>> BEGIN

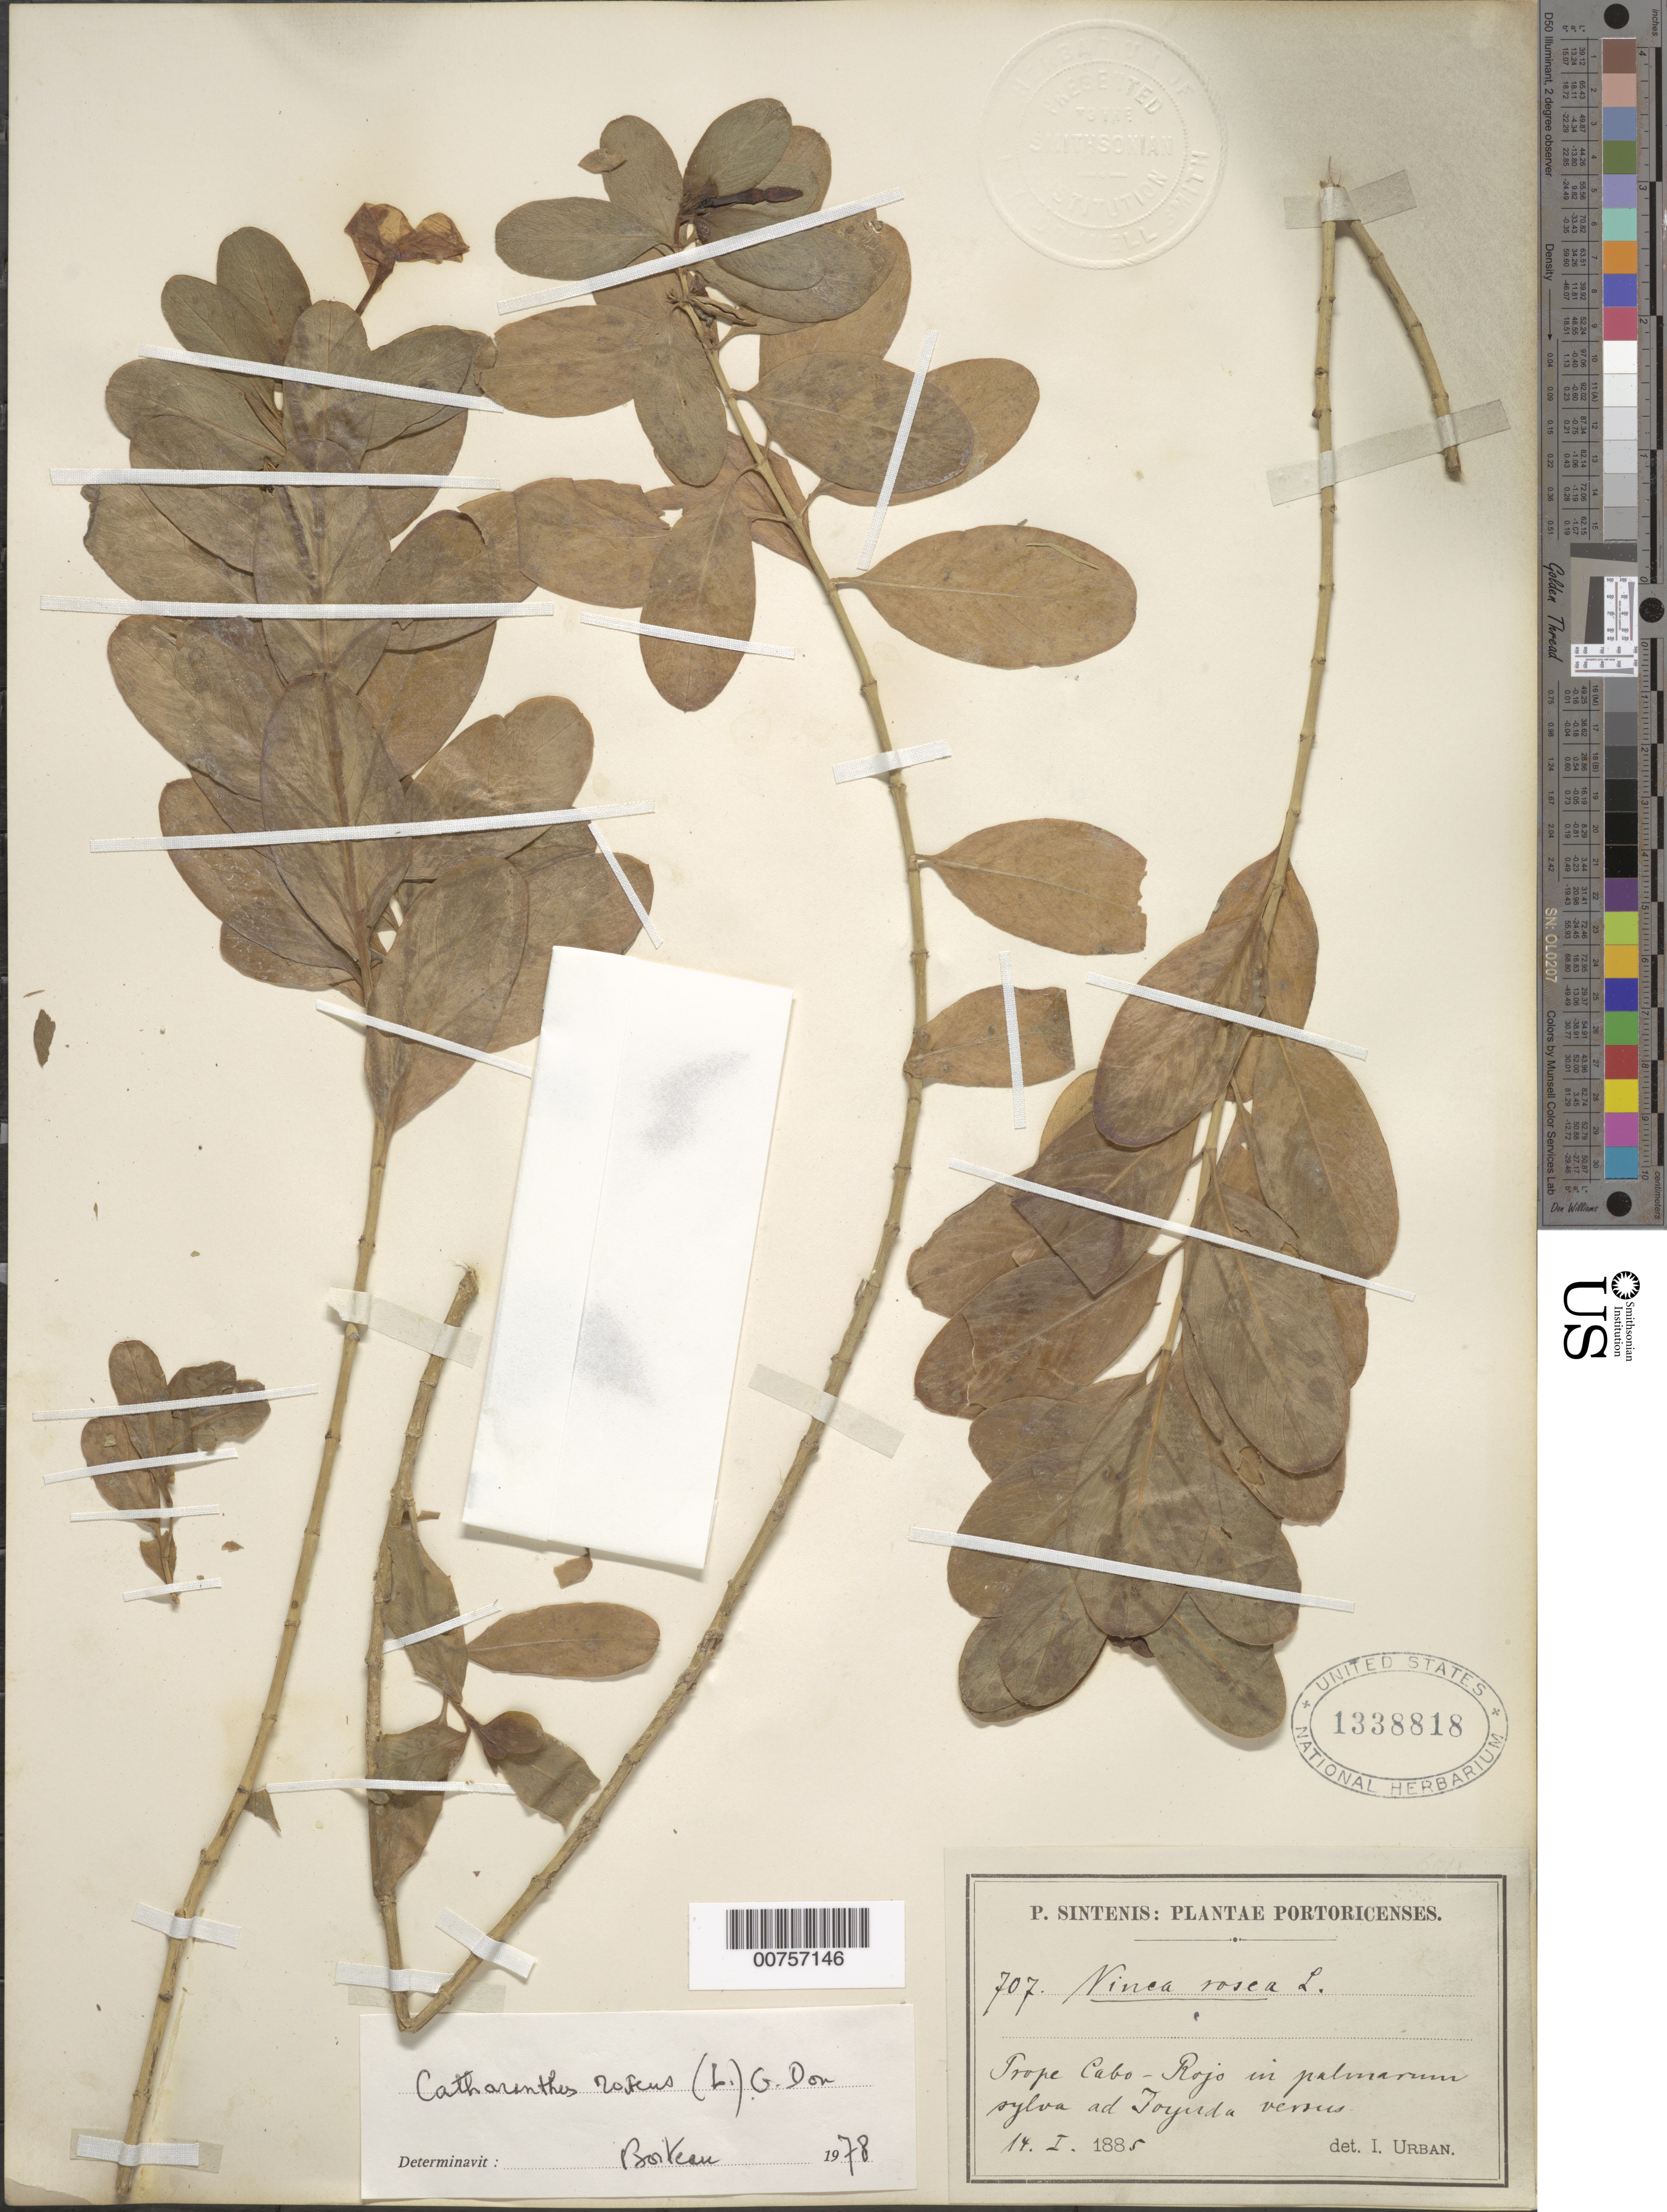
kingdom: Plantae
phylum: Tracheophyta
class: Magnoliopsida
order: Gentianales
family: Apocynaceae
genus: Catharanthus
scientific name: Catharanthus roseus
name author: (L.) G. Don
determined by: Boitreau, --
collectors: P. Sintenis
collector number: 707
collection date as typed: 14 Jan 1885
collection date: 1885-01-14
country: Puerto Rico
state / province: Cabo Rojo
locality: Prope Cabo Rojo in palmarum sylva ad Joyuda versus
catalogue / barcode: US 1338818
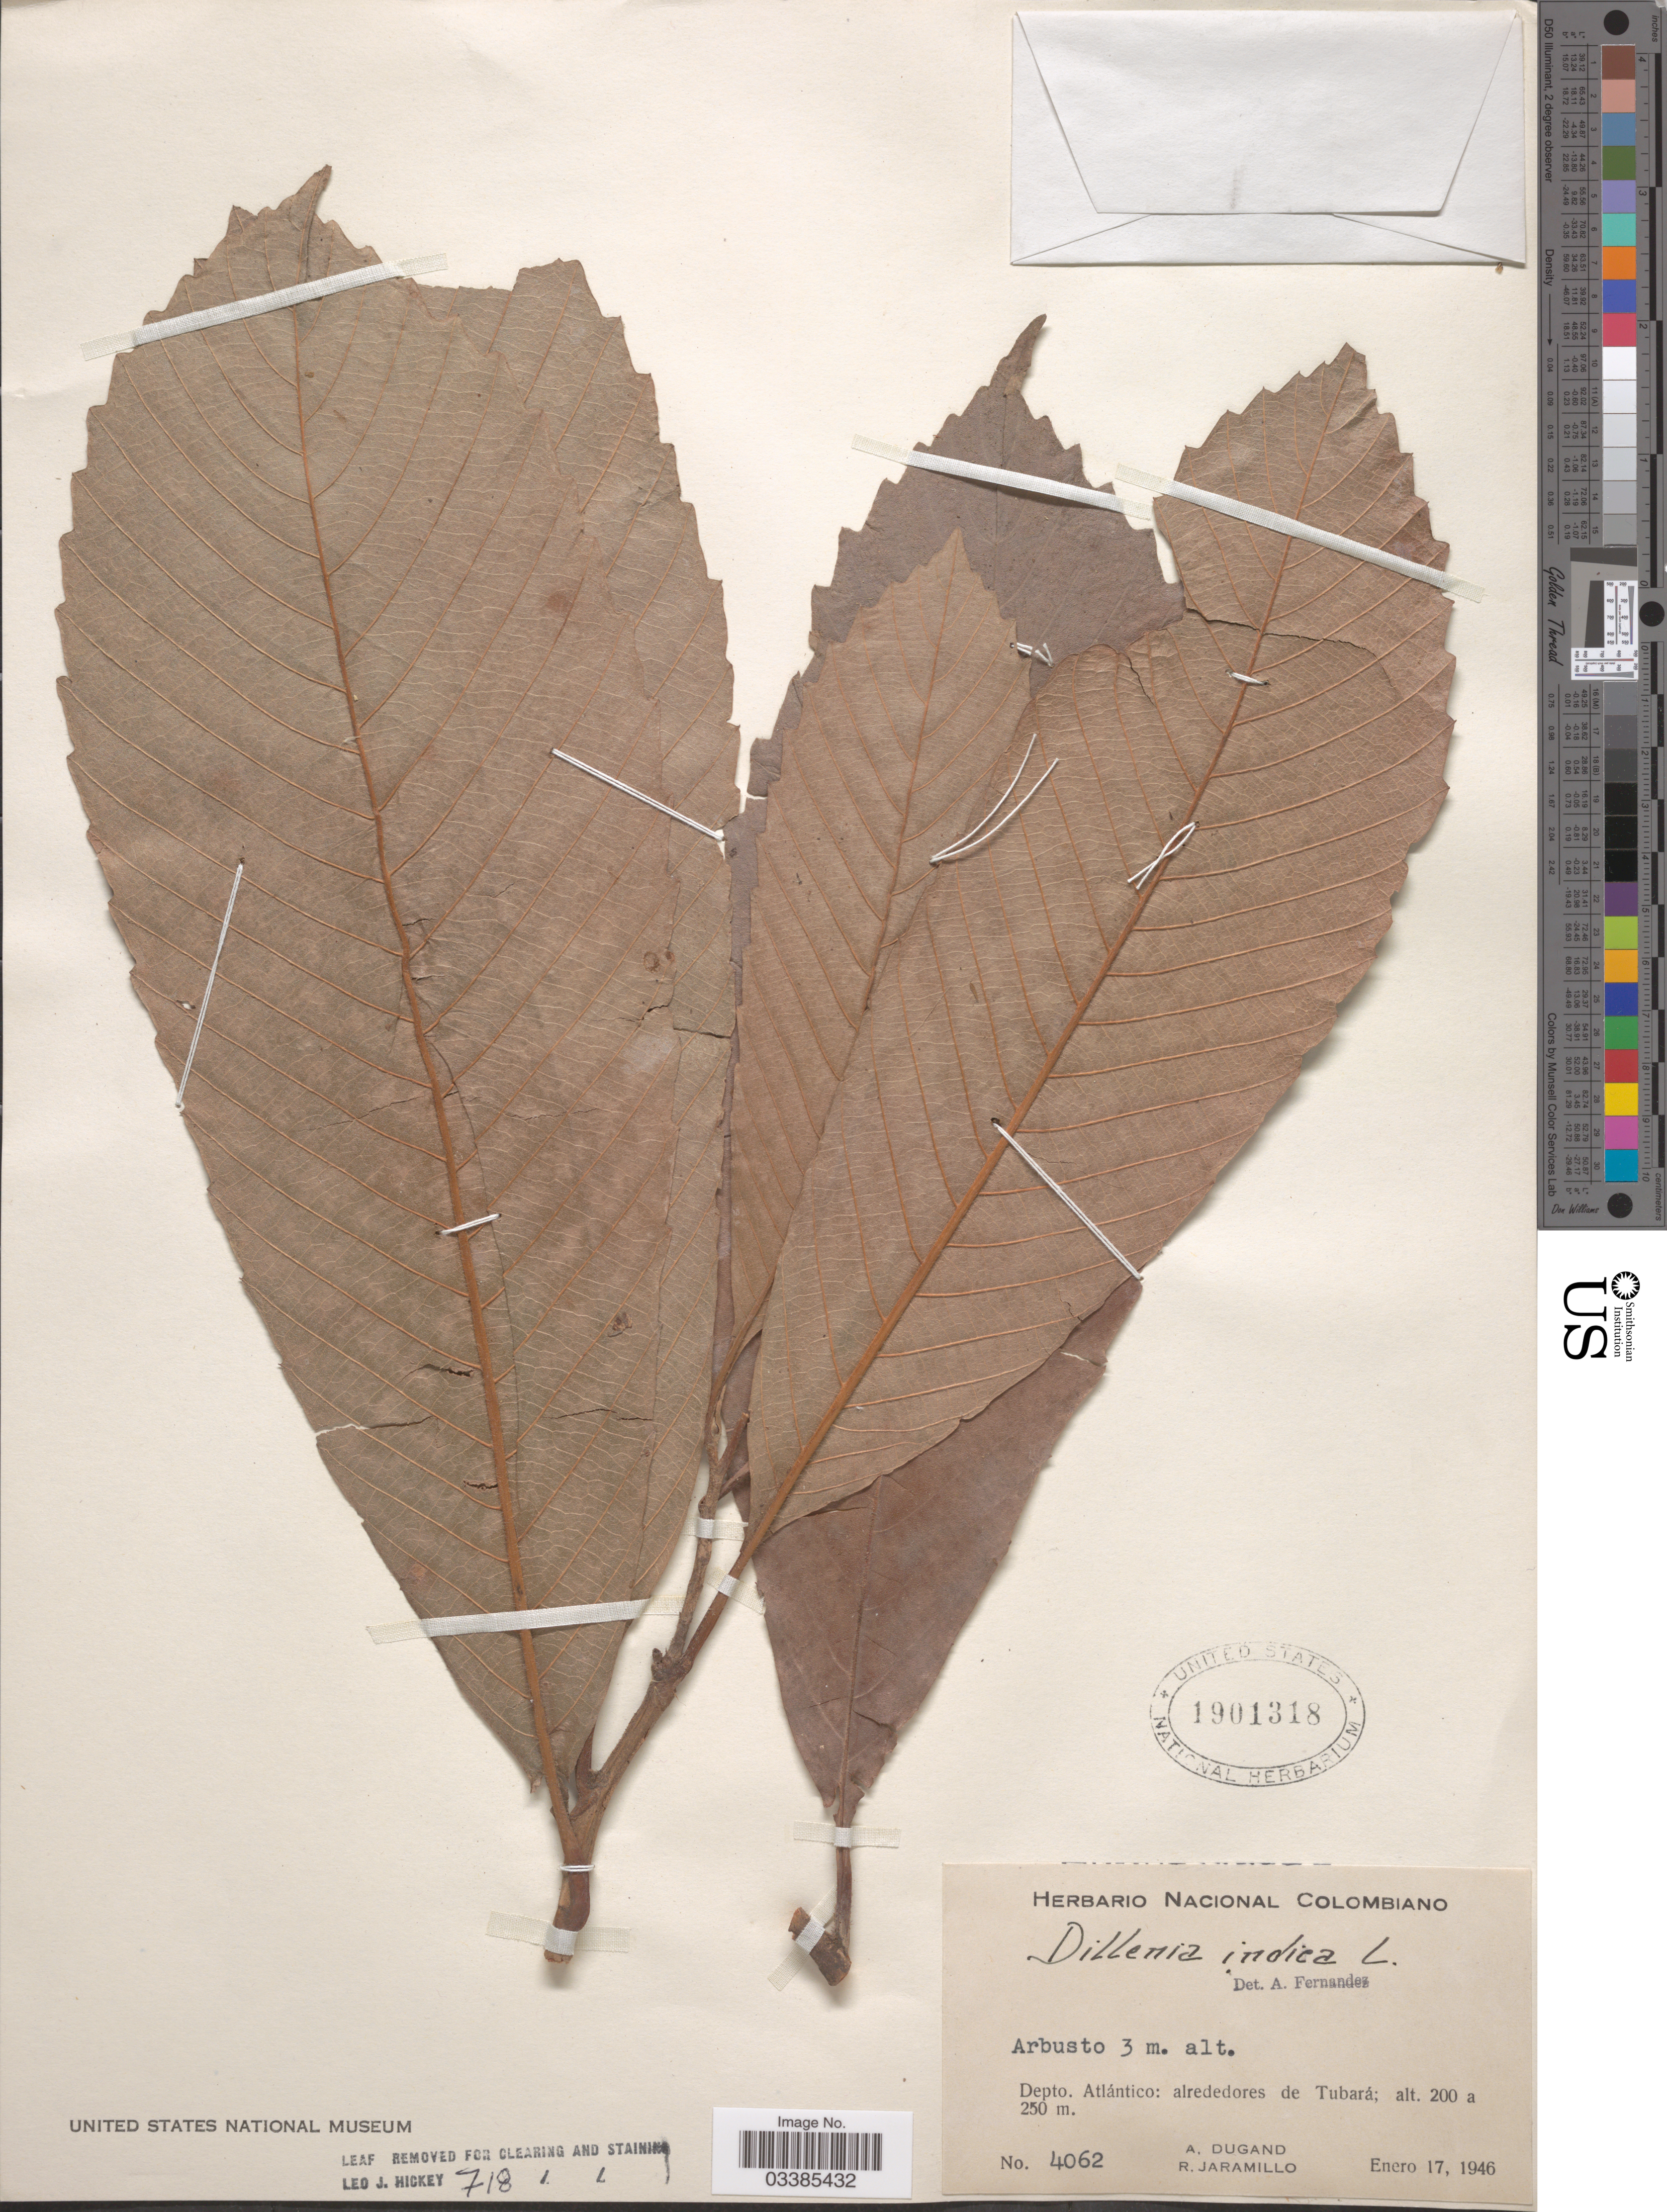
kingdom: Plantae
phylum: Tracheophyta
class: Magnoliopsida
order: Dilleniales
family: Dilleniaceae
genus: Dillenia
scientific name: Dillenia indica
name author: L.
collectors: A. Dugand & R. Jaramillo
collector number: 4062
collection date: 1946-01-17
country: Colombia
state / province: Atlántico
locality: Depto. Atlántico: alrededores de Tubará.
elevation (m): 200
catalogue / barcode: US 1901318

>> END

> _To be done_:
Transcribe every line of the listing above without changing anything, and leave the pictures out of your answer.

> _Written reply_:
kingdom: Plantae
phylum: Tracheophyta
class: Magnoliopsida
order: Gentianales
family: Apocynaceae
genus: Catharanthus
scientific name: Catharanthus roseus
name author: (L.) G. Don
determined by: Boitreau, --
collectors: P. Sintenis
collector number: 707
collection date as typed: 14 Jan 1885
collection date: 1885-01-14
country: Puerto Rico
state / province: Cabo Rojo
locality: Prope Cabo Rojo in palmarum sylva ad Joyuda versus
catalogue / barcode: US 1338818
kingdom: Plantae
phylum: Tracheophyta
class: Magnoliopsida
order: Dilleniales
family: Dilleniaceae
genus: Dillenia
scientific name: Dillenia indica
name author: L.
collectors: A. Dugand & R. Jaramillo
collector number: 4062
collection date: 1946-01-17
country: Colombia
state / province: Atlántico
locality: Depto. Atlántico: alrededores de Tubará.
elevation (m): 200
catalogue / barcode: US 1901318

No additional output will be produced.